Colorectal cancer is the second leading cause of cancer-related deaths for both men and women combined.

COLORECTAL CANCER MISDIAGNOSIS

Risk Factors

Risk factors of colon cancer include:

  • Age 50 and older.
  • Male 50 and older.
  • Personal or family history of inflammatory condition in the intestines, such as Irritable Bowel Syndrome, Ulcerative Colitis or Chron’s Disease.
  • A family history of colorectal cancer.
  • Having a diet high in fat and low in fiber.
  • Smoking tobacco.

Colorectal cancer is usually a slow-growing cancer that typically develops as pre-cancerous polyps in the lining of the colon.  If the polyps are allowed to continue to grow and are not removed by either a colonoscopy or sigmoidoscopy some may become malignant (i.e., turn into colon cancer).  Because colorectal cancer may become incurable once the disease has metastasized or spread outside the intestine, it is important for doctors to use early detection measures.

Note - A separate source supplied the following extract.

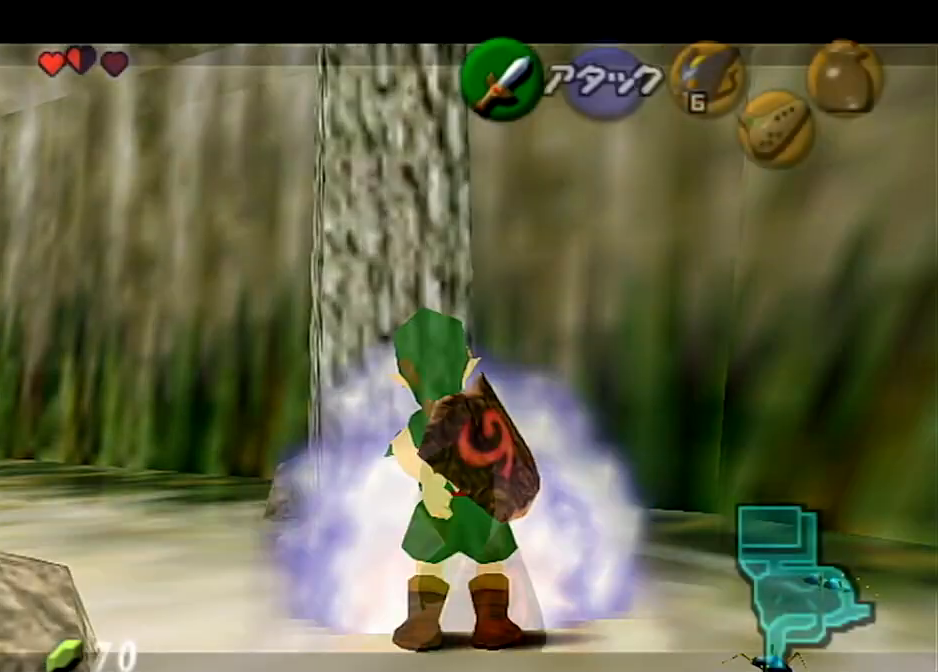
{"buttons": ["L1", "R1"], "left_stick": "center", "right_stick": "center", "events": []}
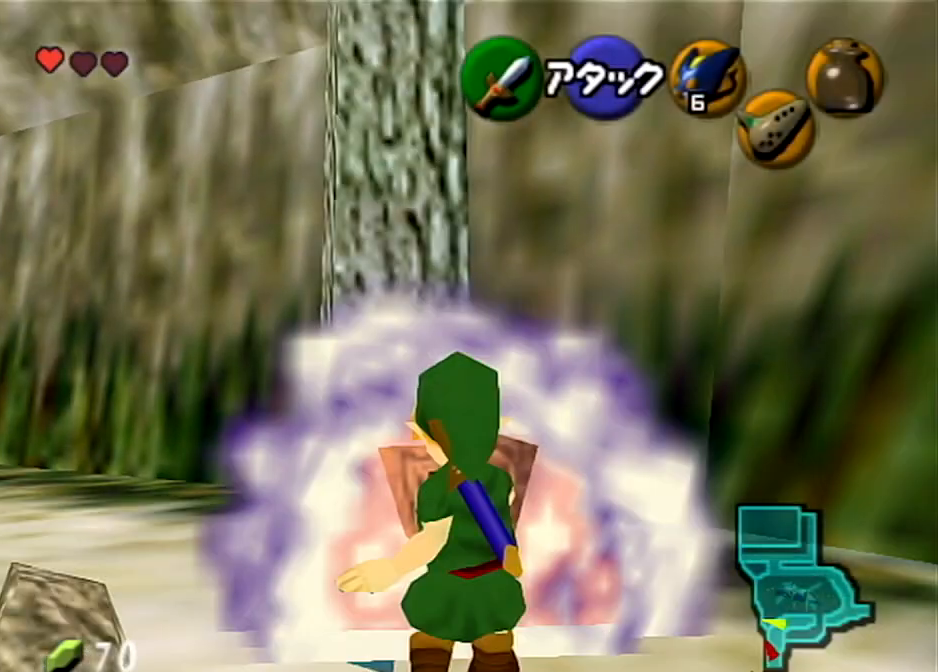
{"buttons": ["L1", "R1"], "left_stick": "center", "right_stick": "center", "events": []}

Colorectal cancer misdiagnosis happens when there are clear signs that should have been detected by your medical professional, yet for some reason have gone unnoticed and untreated. 

Common colorectal cancer symptoms include:

  • Bloody stools.
  • Change in bowel patterns.
  • Narrow stool.
  • Diarrhea or constipation.
  • Gas pain.

However, colorectal cancer, especially in its early stages, often has no symptoms.

Cancer Misdiagnosis?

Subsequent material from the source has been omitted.